Tomczeszyn has terminal cancer (lung, I think), so the
procedure will ‘cure’ his body in two ways: by replacing his diseased body with
a well body, and in changing his biological sex to female. This complicates
trans identities and would ‘correct’ the couple’s gayness by re-establishing heteronormative
marriage. It seems that Tomczeszyn is yet again the voiceless victim of another
overpowering man with deviant, violent sexuality exhibiting signs of a
homophobic misogynist.
This part of the plot
is uncharacteristically underdeveloped for The
X-Files. Normally the motivations of
the ‘monsters-of-the-week’ are more fully revealed. It remains unclear why the
transplant bodies must be those of women, and why Tomczeszyn and Dacyshyn cannot continue to be a gay couple.
It is unclear whether Tomczeszyn consents to the procedures that could save but
radically change his life. I fathom that Dacyshyn is not in fact gay and has
married someone whose identity has been so tremendously shattered by past
traumas that he is willing to recklessly shatter those of others to survive at
all costs, and that Tomczeszyn’s illness provides the necessary window of
opportunity both for him to change sex (rather than gender) for Dacyshyn, and
to become a lab rat for the Russian scientists. After all, he has no further use for a dying body, so he may as well re-grade it.
Clunky plot points
Another clunky plot point I can’t reconcile with is the
blood-type bracelets. Perhaps it is different in the US, but himself has the
rare AB- blood-type and does not have to or choose to wear a medical bracelet
to that effect – the kind my dad wore as a type I diabetic. How improbable is
it that two people, never mind two fit, healthy women in their 30s, with such a
rare blood type could both be found frequenting the same swimming pool in what
looks like the arse-end of beyond in rural USA? The surveillance intelligence
gained by hacking blood donor records might have been more plausible, and more
in keeping with the show. I don’t even know where to go with how convenient it
is that Dacyshyn managed to get work as a donor organ transporter. I suppose that
was the way in to the horrid business, but how did he know the unnamed,
incommunicative Russian surgeons?
Another missed
opportunity in the screenplay surrounds the remains of first abductee, Special
Agent Monica Bannon (Xantha Radley). Given that Dacyshyn drops the case
containing her frozen head when Mulder sees him and gives chase, it is implied
that until then she had a chance of survival in the most horrific of ways.

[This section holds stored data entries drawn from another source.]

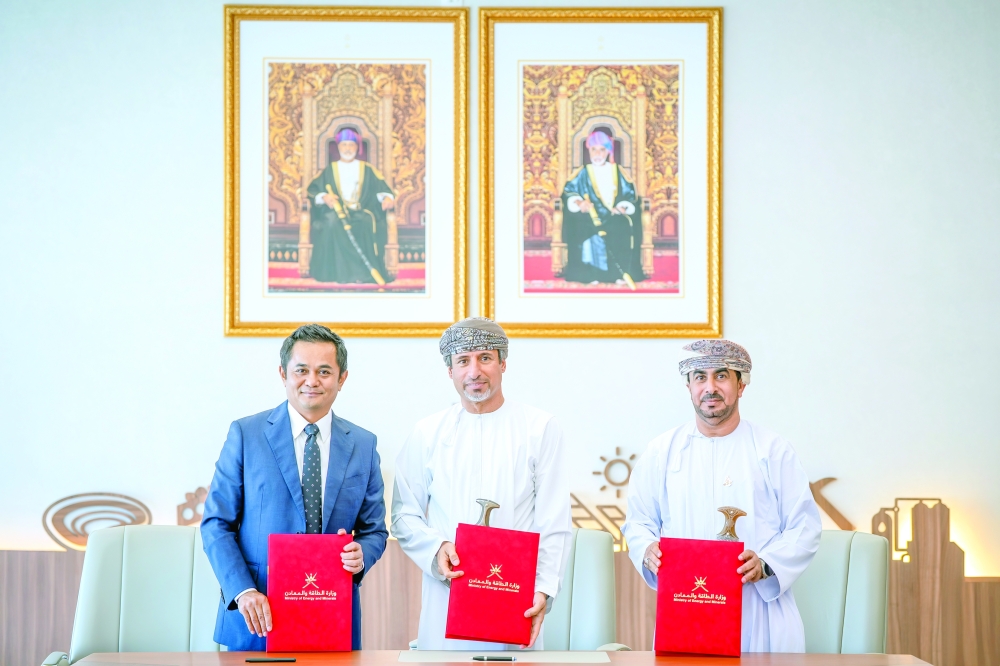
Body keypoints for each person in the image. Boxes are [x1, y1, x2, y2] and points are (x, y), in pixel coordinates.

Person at [621, 340, 821, 652]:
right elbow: (638, 522)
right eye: (700, 377)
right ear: (688, 386)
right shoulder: (662, 452)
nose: (710, 387)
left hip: (759, 612)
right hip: (687, 607)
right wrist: (646, 548)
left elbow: (804, 526)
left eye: (722, 376)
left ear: (741, 385)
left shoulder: (772, 450)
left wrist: (767, 565)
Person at [201, 324, 388, 650]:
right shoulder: (246, 434)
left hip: (333, 615)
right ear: (283, 374)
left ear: (342, 378)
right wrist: (243, 591)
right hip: (258, 616)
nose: (312, 381)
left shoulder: (364, 444)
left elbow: (374, 531)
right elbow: (216, 524)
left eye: (324, 371)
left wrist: (363, 556)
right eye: (301, 370)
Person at [391, 317, 572, 650]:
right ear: (450, 371)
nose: (474, 371)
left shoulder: (540, 428)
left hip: (516, 597)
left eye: (485, 358)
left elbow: (554, 521)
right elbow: (403, 516)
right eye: (463, 361)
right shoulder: (427, 433)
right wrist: (436, 550)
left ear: (503, 363)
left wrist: (543, 589)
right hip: (448, 594)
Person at [306, 128, 395, 284]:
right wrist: (324, 197)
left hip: (361, 211)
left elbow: (383, 189)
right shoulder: (330, 170)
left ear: (357, 148)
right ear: (338, 147)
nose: (347, 149)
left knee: (367, 222)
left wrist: (387, 198)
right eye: (344, 145)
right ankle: (339, 273)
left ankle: (364, 273)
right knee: (332, 223)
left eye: (351, 145)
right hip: (336, 213)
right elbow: (312, 191)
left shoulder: (367, 169)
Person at [560, 130, 644, 286]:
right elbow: (569, 192)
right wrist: (579, 203)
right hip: (590, 218)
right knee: (585, 231)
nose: (597, 154)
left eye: (602, 149)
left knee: (622, 226)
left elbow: (629, 195)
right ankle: (590, 274)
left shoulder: (618, 171)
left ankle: (619, 273)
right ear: (589, 150)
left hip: (614, 217)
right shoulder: (583, 172)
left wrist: (622, 207)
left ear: (608, 151)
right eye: (594, 149)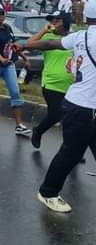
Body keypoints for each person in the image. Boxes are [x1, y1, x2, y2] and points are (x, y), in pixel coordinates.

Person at [15, 0, 96, 213]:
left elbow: (50, 43)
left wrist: (24, 44)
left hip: (79, 104)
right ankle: (48, 193)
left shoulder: (80, 36)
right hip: (82, 108)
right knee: (70, 153)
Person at [0, 3, 32, 135]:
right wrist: (1, 59)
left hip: (9, 65)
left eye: (2, 13)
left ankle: (19, 124)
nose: (1, 16)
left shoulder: (8, 28)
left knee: (15, 92)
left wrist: (24, 57)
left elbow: (13, 45)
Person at [26, 10, 73, 149]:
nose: (53, 23)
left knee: (70, 117)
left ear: (65, 23)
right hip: (51, 84)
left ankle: (70, 147)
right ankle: (38, 131)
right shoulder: (48, 38)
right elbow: (29, 43)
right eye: (51, 20)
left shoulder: (72, 39)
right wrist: (43, 31)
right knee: (56, 114)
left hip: (71, 85)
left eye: (57, 20)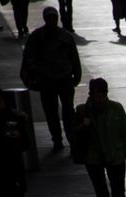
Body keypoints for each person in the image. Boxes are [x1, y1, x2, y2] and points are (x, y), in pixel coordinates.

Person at [19, 7, 81, 151]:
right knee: (51, 112)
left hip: (64, 79)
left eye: (54, 17)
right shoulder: (37, 37)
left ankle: (70, 139)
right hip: (47, 81)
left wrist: (76, 77)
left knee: (68, 112)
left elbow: (74, 58)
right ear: (45, 19)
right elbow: (29, 58)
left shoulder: (65, 36)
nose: (52, 20)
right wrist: (37, 72)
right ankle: (57, 139)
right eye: (49, 18)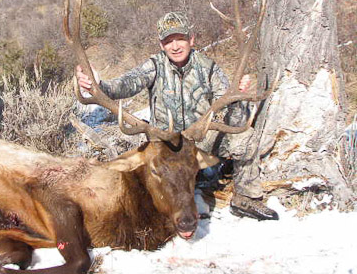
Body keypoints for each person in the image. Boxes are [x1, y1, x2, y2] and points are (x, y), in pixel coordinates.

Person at [76, 12, 278, 221]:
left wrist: (236, 95)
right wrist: (98, 85)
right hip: (166, 146)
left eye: (180, 38)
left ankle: (245, 198)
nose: (175, 46)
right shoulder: (154, 66)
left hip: (199, 142)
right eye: (168, 41)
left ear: (191, 39)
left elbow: (225, 102)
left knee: (242, 132)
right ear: (161, 44)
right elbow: (126, 84)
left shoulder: (208, 68)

Along with transplant patient Tomczeszyn and second abductee Cheryl Cunningham
(Nicki Aycox), their heads may have ended up sharing other bodies in the way
the successful two-headed dog experiment shows. Mulder seems to understand this
when announcing that Bannon is not dead, but in making Dacyshyn drop the organ
carrier and Special Agent Mosley Drummy (Alvin 'Xzibit' Joiner) opening it to
discover the horror within, her fate is sealed and her last chance of survival
is ironically lost at the hands of the ‘good’ guys.
Frustrating amounts of
incompetence abound amongst the agents. Special Agent in Charge Dakota Whitney
(Amanda Peet) is out-run in the chase by Mulder, around 20 years her senior and
who has been out of action for nearly a decade (not that an older person can’t
be fitter, but it is implied he has been sitting around in an office feeling sorry for himself the whole
time). Her ineptness and doe-eyed focus on Mulder and his whereabouts in the
construction site leaves her vulnerable to Dacyshyn who seems to enjoy
callously pushing her to her death. It’s hard to buy that one. Drummy also
lacks depth. He does not seem phased by the brutal murder of his two colleagues. His
performs a one-dimensional put-upon angry sceptic throughout.

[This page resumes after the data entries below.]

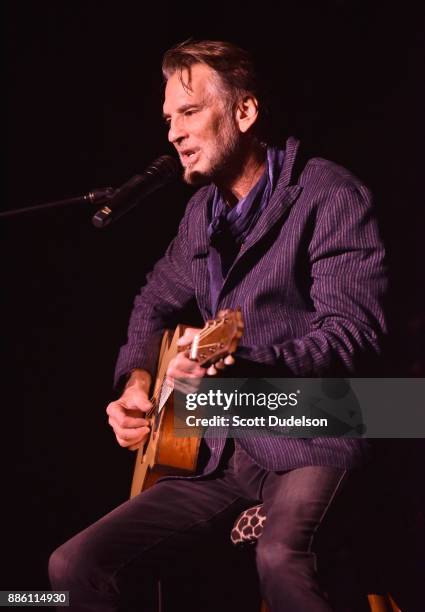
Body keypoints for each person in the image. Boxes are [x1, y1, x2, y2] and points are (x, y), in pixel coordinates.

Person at [49, 40, 387, 611]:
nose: (173, 133)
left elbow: (353, 335)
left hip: (314, 434)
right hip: (221, 452)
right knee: (74, 564)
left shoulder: (330, 196)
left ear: (244, 112)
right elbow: (152, 302)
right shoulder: (201, 215)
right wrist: (135, 382)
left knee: (282, 557)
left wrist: (245, 364)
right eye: (168, 119)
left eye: (189, 112)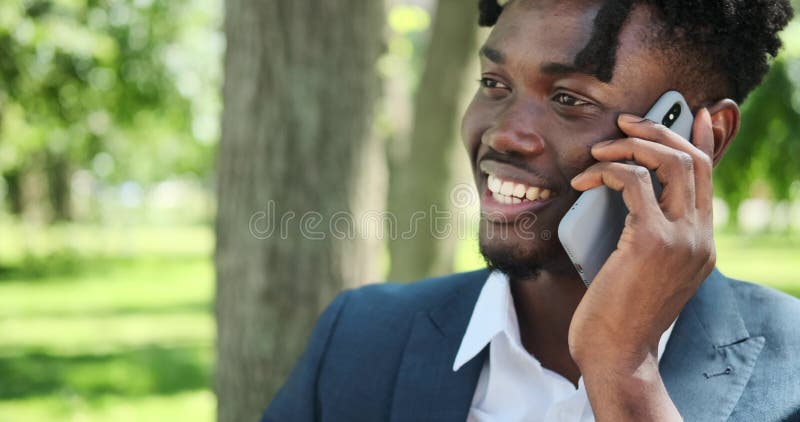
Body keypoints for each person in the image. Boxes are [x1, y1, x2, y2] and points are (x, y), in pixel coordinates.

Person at [261, 0, 800, 420]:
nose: (503, 134)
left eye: (570, 98)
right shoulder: (359, 340)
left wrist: (622, 367)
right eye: (494, 84)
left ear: (701, 138)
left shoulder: (789, 375)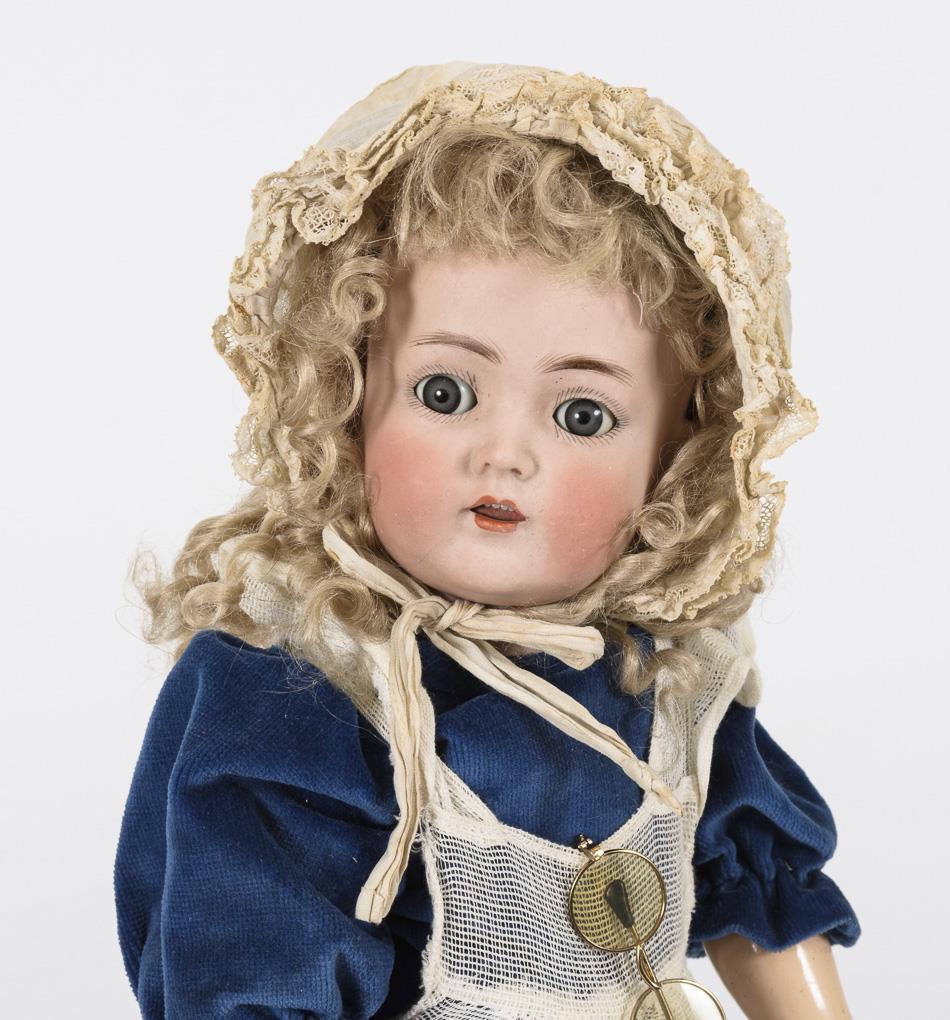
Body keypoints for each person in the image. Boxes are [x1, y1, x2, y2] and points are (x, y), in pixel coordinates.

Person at [114, 62, 861, 1018]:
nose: (504, 453)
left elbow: (760, 894)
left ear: (678, 456)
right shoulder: (298, 692)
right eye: (446, 393)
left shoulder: (663, 679)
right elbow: (250, 971)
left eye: (583, 415)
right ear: (346, 396)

In saying all that, I remain a fan. I enjoyed re-watching I Want to Believe and spotting the guest
actors from the show’s first five years filming in Vancouver. Especially now
that showrunner and creator Chris Carter is slowly relenting to demand to make
the show’s cast and crew more diverse by adding women
to the writing staff on season 11, I will watch on. It's about time he handed over writing duties to people who are less likely to send me off on one about plot-holes.